As has been discussed, this study was motivated by, and adapted from, previous work with patients that indicated an intact dorsal stream was necessary for obstacle avoidance (McIntosh et al. 2004a, b; Milner and McIntosh 2004; Rice et al. 2006; Schindler et al. 2004). While the current study does not directly test the neural locus of this ability, the automaticity observed in reach movements does support the dorsal-stream hypothesis. The reaction time data, in conjunction with the fact that these reaches were performed without visual feedback, suggest a system with limited conscious control. Specifically, reaction times were generally fast and were not significantly affected by the size, depth and configuration manipulations. In order to provide further insight into the underlying neural architecture of obstacle avoidance, however, we are currently designing obstacle paradigms for use in an fMRI environment. Despite its likely control by the dorsal stream, we believe obstacle avoidance presents an interesting case where traditionally ventral-stream object properties are likely to affect behavior. For example, one would expect participants to be sensitive to the harmful nature of an object (like a cactus) and give these objects a wider berth when making reaches. However, the danger an object presents is not a property that the dorsal stream, specialized for visuo-motor transformations, is thought to process. Thus, as obstacle avoidance is a behavior that provides a window into the convergence of the dorsal and ventral streams, studying it with functional brain imaging is an important future pursuit.

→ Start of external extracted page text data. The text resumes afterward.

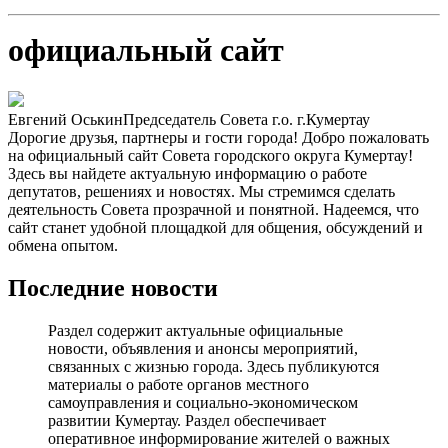
официальный сайт
Евгений Оськин
Председатель Совета г.о. г.Кумертау
Дорогие друзья, партнеры и гости города! Добро пожаловать
на официальный сайт Совета городского округа Кумертау!
Здесь вы найдете актуальную информацию о работе
депутатов, решениях и новостях. Мы стремимся сделать
деятельность Совета прозрачной и понятной. Надеемся, что
сайт станет удобной площадкой для общения, обсуждений и
обмена опытом.
Последние новости
Раздел содержит актуальные официальные
новости, объявления и анонсы мероприятий,
связанных с жизнью города. Здесь публикуются
материалы о работе органов местного
самоуправления и социально-экономическом
развитии Кумертау. Раздел обеспечивает
оперативное информирование жителей о важных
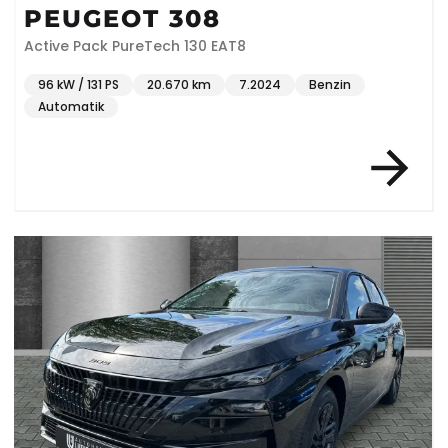
PEUGEOT 308
Active Pack PureTech 130 EAT8
96 kW / 131 PS
20.670 km
7.2024
Benzin
Automatik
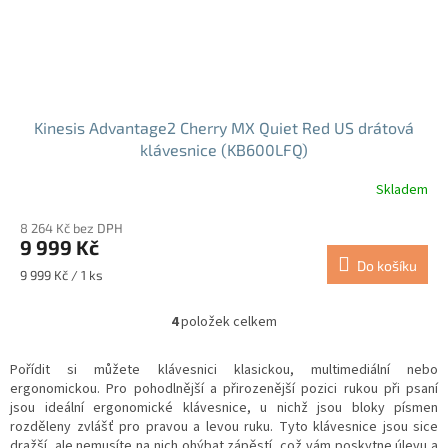
Kinesis Advantage2 Cherry MX Quiet Red US drátová
klávesnice (KB600LFQ)
Skladem
Průměrné
hodnocení
8 264 Kč bez DPH
produktu
9 999 Kč
je
Do košíku
5,0
Měrná
9 999 Kč / 1 ks
z
cena:
5
4
položek celkem
hvězdiček.
O
v
l
Pořídit si můžete klávesnici klasickou, multimediální nebo
á
ergonomickou. Pro pohodlnější a přirozenější pozici rukou při psaní
d
jsou ideální ergonomické klávesnice, u nichž jsou bloky písmen
a
rozděleny zvlášť pro pravou a levou ruku. Tyto klávesnice jsou sice
c
dražší, ale nemusíte na nich ohýbat zápěstí, což vám poskytne úlevu a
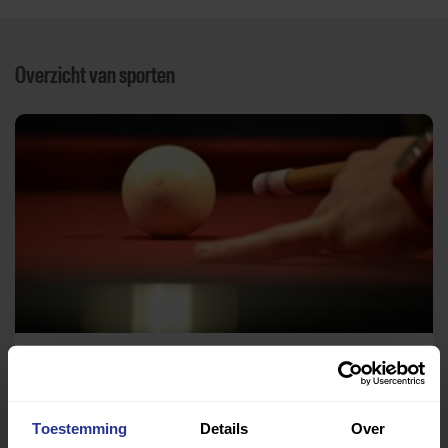
Overzicht van sporten
Biljart
Sportpark Adrichem
Toestemming
Details
Over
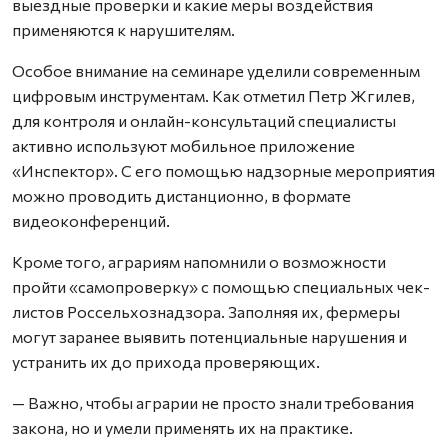
выездные проверки и какие меры воздействия
применяются к нарушителям.
Особое внимание на семинаре уделили современным
цифровым инструментам. Как отметил Петр Жгилев,
для контроля и онлайн-консультаций специалисты
активно используют мобильное приложение
«Инспектор». С его помощью надзорные мероприятия
можно проводить дистанционно, в формате
видеоконференций.
Кроме того, аграриям напомнили о возможности
пройти «самопроверку» с помощью специальных чек-
листов Россельхознадзора. Заполняя их, фермеры
могут заранее выявить потенциальные нарушения и
устранить их до прихода проверяющих.
— Важно, чтобы аграрии не просто знали требования
закона, но и умели применять их на практике.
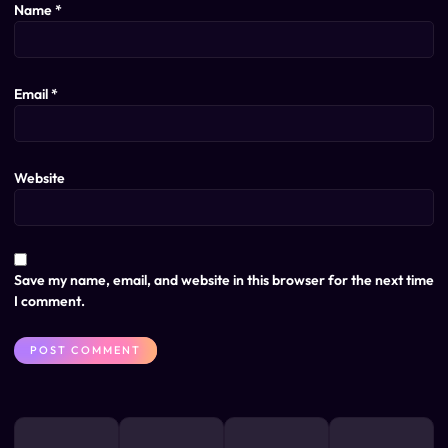
Name
*
Email
*
Website
Save my name, email, and website in this browser for the next time
I comment.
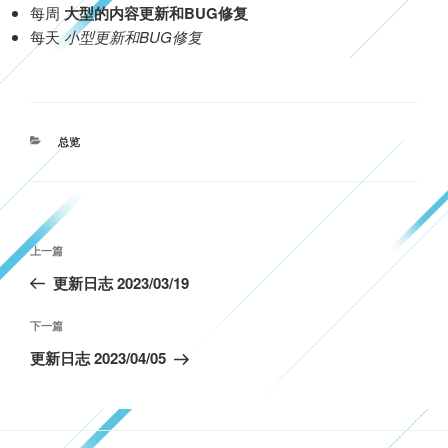
每周
大型的内容更新和BUG修复
每天
小型更新和BUG修复
分
总览
类
文
上
上一篇
章
一
更新日志 2023/03/19
导
篇
航
文
下
下一篇
章
一
更新日志 2023/04/05
篇
文
章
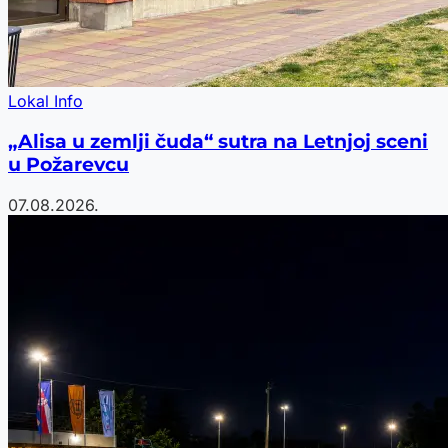
Lokal Info
„Alisa u zemlji čuda“ sutra na Letnjoj sceni
u Požarevcu
07.08.2026.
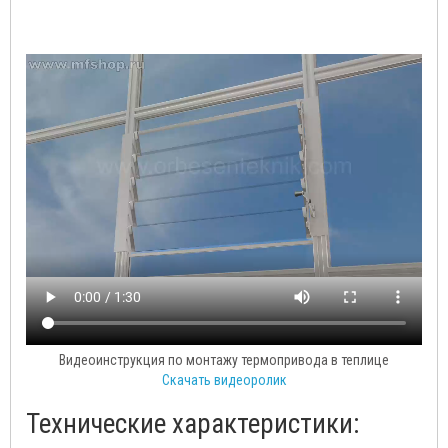
Видеоинструкция по монтажу термопривода в теплице
Скачать видеоролик
Технические характеристики:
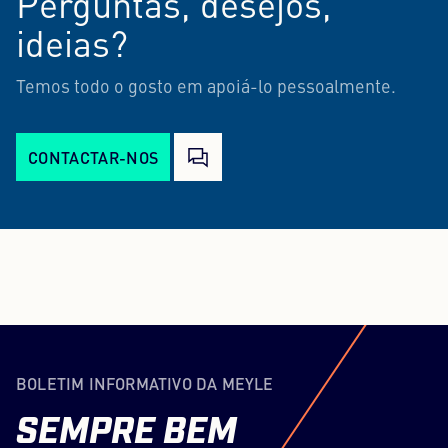
Perguntas, desejos,
ideias?
Temos todo o gosto em apoiá-lo pessoalmente.
CONTACTAR-NOS
BOLETIM INFORMATIVO DA MEYLE
SEMPRE
BEM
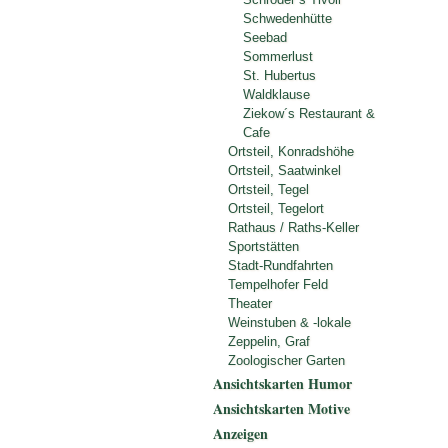
Schwedenhütte
Seebad
Sommerlust
St. Hubertus
Waldklause
Ziekow´s Restaurant &
Cafe
Ortsteil, Konradshöhe
Ortsteil, Saatwinkel
Ortsteil, Tegel
Ortsteil, Tegelort
Rathaus / Raths-Keller
Sportstätten
Stadt-Rundfahrten
Tempelhofer Feld
Theater
Weinstuben & -lokale
Zeppelin, Graf
Zoologischer Garten
Ansichtskarten Humor
Ansichtskarten Motive
Anzeigen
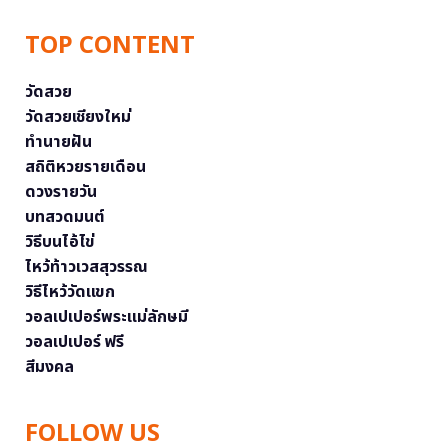
TOP CONTENT
วัดสวย
วัดสวยเชียงใหม่
ทำนายฝัน
สถิติหวยรายเดือน
ดวงรายวัน
บทสวดมนต์
วิธีบนไอ้ไข่
ไหว้ท้าวเวสสุวรรณ
วิธีไหว้วัดแขก
วอลเปเปอร์พระแม่ลักษมี
วอลเปเปอร์ ฟรี
สีมงคล
FOLLOW US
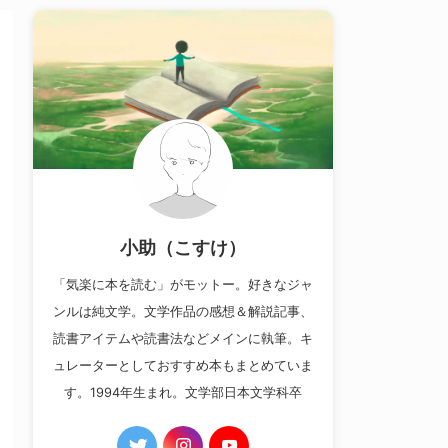
小助（こすけ）
「気楽に本を読む」がモットー。好きなジャ
ンルは純文学。文学作品の感想＆解説記事、
読書アイテムや読書法などメインに執筆。キ
ュレーターとしておすすめ本もまとめていま
す。1994年生まれ。文学部日本文学科卒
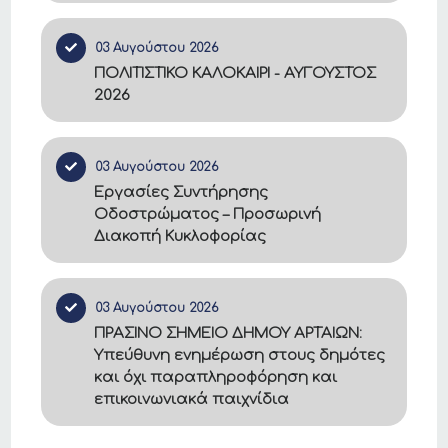
03 Αυγούστου 2026
ΠΟΛΙΤΙΣΤΙΚΟ ΚΑΛΟΚΑΙΡΙ - ΑΥΓΟΥΣΤΟΣ
2026
03 Αυγούστου 2026
Εργασίες Συντήρησης
Οδοστρώματος – Προσωρινή
Διακοπή Κυκλοφορίας
03 Αυγούστου 2026
ΠΡΑΣΙΝΟ ΣΗΜΕΙΟ ΔΗΜΟΥ ΑΡΤΑΙΩΝ:
Υπεύθυνη ενημέρωση στους δημότες
και όχι παραπληροφόρηση και
επικοινωνιακά παιχνίδια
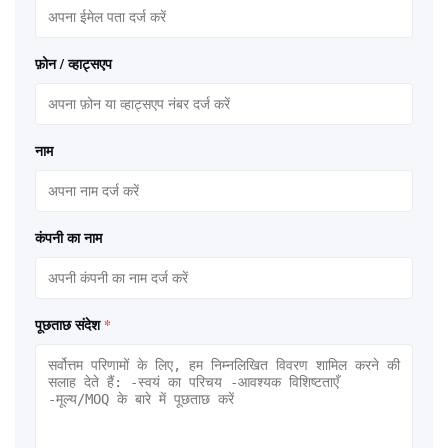
फ़ोन / व्हाट्सएप
नाम
कंपनी का नाम
पूछताछ संदेश
*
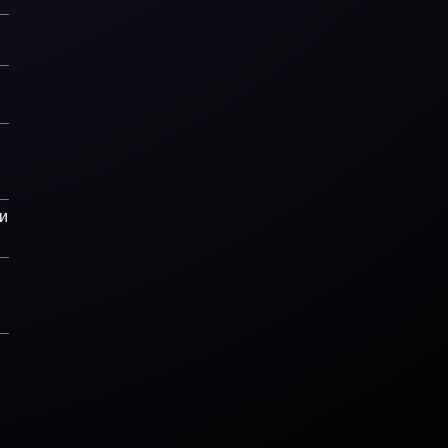
ика
R&B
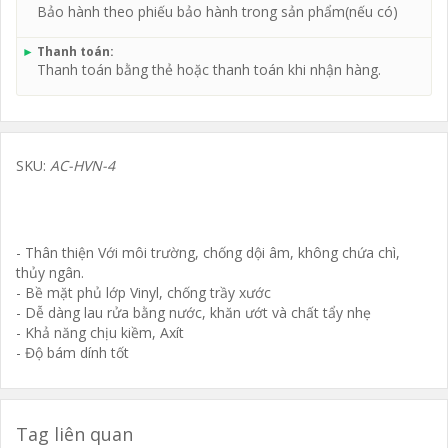
Bảo hành theo phiếu bảo hành trong sản phẩm(nếu có)
►
Thanh toán:
Thanh toán bằng thẻ hoặc thanh toán khi nhận hàng.
SKU:
AC-HVN-4
- Thân thiện Với môi trường, chống dội âm, không chứa chì,
thủy ngân.
- Bề mặt phủ lớp Vinyl, chống trầy xước
- Dễ dàng lau rửa bằng nước, khăn ướt và chất tẩy nhẹ
- Khả năng chịu kiềm, Axít
- Độ bám dính tốt
Tag liên quan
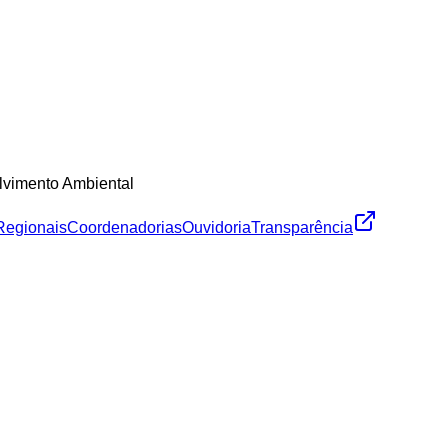
lvimento Ambiental
Regionais
Coordenadorias
Ouvidoria
Transparência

In addition to unanswered questions regarding the neural underpinnings of obstacle avoidance, it remains an open question as to what properties of non-target objects, aside from position and size, are relevant to its avoidance. Similarly, while the current study demonstrated that non-target objects presented during movement planning affected trajectories, it is unknown if this information is available for online corrections made during the reach. Finally, even though the distractor and landmark hypotheses appeared to play no significant part in determining the reach behavior observed in this study, more work needs to be done to fully clarify the differing roles that distractors, reference frames and avoidance have on reach movements. One specific question is to look at avoidance behavior in cases where the to-be-avoided objects are, on some trials, actually the target of the action, thus increasing their likelihood of functioning as distractors. As has been shown previously, non-target object features which overlap in meaningful ways with the target can have a significant impact on goal directed actions in ways that are irrelevant to avoidance (i.e. changes in grip aperture caused by differing sizes of fruit, Castiello 1996). These, and other genuine distractor effects, as well as those reported for landmarks (Bridgeman et al. 1997; Diedrichsen et al. 2004; Obhi and Goodale 2005), need to be separated from the avoidance behavior shown here. Thus, the current study provides an important step in understanding the seemingly simple yet empirically complicated task of obstacle avoidance.